[WHAT THE TASK REQUIRES]
Write out, word for word, every line in the data below from the one containing "Obblighi informativi per" to the one containing "новый разумный срок, либо отказаться от", both of them included.

[EXTRACTED ENTRIES]
-.-.-

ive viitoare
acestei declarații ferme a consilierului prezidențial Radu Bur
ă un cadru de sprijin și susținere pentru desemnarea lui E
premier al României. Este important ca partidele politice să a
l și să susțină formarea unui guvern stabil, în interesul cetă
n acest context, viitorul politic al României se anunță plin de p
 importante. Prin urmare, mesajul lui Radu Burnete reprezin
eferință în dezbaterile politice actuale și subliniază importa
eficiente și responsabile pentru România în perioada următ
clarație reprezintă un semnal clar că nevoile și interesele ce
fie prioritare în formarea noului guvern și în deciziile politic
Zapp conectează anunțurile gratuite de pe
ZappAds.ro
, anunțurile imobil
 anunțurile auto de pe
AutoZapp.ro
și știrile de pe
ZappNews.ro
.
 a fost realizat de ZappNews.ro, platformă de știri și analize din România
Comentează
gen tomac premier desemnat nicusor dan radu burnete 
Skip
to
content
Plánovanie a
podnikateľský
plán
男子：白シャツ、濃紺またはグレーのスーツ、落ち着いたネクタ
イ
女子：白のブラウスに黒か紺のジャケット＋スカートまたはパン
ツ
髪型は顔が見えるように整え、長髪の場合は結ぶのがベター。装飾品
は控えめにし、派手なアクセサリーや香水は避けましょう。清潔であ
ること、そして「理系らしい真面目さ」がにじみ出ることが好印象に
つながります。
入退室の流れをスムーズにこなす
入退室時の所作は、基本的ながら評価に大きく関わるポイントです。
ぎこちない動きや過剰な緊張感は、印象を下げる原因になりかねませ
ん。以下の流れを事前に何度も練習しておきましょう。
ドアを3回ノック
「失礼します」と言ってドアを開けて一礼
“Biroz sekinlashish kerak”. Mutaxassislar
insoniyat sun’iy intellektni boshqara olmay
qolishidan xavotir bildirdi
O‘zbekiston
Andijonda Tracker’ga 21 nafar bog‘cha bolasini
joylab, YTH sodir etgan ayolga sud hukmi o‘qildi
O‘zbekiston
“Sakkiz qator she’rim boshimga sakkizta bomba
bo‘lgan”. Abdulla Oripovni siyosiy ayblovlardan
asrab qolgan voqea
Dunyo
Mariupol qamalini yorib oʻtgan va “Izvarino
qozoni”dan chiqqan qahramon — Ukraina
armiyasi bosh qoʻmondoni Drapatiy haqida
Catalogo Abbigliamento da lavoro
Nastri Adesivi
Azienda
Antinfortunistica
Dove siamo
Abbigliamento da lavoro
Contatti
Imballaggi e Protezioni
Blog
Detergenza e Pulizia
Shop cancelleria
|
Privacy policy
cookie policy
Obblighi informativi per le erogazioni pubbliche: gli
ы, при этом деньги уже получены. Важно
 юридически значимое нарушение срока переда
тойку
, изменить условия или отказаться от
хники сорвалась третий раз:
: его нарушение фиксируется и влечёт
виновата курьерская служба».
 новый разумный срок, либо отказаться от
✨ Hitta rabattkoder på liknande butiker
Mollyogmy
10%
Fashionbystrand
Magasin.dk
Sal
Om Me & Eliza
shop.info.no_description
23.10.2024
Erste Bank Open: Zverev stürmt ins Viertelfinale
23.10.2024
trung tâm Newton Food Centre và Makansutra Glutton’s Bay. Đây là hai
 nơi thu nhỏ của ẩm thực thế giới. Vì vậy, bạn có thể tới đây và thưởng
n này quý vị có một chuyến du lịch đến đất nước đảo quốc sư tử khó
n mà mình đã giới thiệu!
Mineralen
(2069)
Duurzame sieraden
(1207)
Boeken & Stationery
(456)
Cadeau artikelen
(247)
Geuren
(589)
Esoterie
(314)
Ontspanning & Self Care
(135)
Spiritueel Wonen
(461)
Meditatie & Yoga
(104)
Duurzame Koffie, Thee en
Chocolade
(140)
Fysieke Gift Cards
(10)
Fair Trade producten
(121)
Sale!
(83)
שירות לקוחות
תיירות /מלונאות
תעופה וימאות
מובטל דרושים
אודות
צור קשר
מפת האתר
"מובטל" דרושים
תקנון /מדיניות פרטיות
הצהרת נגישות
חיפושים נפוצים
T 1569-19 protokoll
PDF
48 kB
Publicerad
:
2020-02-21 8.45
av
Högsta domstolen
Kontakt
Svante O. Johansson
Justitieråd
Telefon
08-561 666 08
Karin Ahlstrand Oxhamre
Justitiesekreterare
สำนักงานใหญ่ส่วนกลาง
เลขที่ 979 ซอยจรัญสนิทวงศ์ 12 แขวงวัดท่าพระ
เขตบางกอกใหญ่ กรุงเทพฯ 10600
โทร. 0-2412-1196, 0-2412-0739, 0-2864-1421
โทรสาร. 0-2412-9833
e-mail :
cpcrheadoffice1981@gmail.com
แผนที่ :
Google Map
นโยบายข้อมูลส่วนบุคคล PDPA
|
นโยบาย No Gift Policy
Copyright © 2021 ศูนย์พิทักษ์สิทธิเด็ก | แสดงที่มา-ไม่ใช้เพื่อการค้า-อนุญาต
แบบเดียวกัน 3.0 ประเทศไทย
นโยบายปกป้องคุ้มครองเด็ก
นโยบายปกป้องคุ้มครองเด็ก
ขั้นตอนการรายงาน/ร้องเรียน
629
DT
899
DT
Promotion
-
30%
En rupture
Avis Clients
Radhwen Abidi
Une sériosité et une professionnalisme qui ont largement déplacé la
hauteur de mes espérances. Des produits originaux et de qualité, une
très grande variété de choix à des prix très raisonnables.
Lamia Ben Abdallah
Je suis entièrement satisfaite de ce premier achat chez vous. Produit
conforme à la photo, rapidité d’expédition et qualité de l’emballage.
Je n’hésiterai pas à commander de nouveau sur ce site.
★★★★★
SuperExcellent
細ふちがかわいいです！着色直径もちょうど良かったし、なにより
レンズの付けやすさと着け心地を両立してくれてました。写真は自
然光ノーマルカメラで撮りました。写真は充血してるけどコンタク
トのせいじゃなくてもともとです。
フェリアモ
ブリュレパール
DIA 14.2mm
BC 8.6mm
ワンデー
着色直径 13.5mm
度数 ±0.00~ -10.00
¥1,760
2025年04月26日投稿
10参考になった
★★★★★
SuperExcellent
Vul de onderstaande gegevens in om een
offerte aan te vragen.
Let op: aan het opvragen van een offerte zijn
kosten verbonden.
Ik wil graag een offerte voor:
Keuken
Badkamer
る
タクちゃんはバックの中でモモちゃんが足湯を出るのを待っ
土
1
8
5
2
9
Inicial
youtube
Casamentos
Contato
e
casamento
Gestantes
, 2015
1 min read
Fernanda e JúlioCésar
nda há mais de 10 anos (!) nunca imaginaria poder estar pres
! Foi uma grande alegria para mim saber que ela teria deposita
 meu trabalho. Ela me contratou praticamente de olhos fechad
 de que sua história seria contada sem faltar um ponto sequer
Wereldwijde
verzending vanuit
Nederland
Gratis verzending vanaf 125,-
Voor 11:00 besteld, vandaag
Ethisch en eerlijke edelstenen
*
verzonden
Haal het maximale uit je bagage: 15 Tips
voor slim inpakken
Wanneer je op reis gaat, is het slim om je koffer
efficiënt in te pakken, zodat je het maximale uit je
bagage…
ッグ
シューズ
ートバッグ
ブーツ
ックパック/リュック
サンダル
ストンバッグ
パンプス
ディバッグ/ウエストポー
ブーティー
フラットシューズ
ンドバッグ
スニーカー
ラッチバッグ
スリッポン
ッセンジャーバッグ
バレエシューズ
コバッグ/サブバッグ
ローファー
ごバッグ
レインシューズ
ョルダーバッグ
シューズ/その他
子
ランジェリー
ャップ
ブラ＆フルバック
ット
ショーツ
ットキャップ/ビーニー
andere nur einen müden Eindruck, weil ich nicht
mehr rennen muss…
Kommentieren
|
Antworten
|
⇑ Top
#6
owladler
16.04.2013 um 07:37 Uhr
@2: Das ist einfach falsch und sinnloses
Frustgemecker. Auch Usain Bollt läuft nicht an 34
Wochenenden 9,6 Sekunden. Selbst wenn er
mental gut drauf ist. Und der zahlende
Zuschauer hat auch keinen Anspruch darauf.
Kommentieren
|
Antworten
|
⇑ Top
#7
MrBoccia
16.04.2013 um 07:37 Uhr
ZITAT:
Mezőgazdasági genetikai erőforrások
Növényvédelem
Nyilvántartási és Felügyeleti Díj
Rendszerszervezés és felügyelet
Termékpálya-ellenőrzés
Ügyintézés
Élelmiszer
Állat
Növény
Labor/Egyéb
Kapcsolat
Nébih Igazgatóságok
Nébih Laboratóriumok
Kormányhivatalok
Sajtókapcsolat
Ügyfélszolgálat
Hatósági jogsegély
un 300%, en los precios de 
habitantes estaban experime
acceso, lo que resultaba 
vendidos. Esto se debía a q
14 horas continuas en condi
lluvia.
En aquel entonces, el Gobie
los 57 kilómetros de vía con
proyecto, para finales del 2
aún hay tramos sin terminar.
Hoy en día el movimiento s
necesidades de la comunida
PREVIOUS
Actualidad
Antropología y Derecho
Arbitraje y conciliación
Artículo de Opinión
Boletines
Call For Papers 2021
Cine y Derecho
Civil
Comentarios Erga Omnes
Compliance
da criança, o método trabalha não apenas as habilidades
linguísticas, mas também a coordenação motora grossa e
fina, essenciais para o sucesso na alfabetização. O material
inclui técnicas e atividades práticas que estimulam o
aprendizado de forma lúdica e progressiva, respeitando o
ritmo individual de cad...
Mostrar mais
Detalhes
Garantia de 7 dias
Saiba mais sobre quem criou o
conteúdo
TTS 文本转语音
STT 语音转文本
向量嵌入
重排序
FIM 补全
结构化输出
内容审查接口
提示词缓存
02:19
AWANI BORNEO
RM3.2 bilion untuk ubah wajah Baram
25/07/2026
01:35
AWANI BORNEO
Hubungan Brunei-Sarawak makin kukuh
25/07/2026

-.-.-

[RESPONSE]
Obblighi informativi per le erogazioni pubbliche: gli
ы, при этом деньги уже получены. Важно
 юридически значимое нарушение срока переда
тойку
, изменить условия или отказаться от
хники сорвалась третий раз:
: его нарушение фиксируется и влечёт
виновата курьерская служба».
 новый разумный срок, либо отказаться от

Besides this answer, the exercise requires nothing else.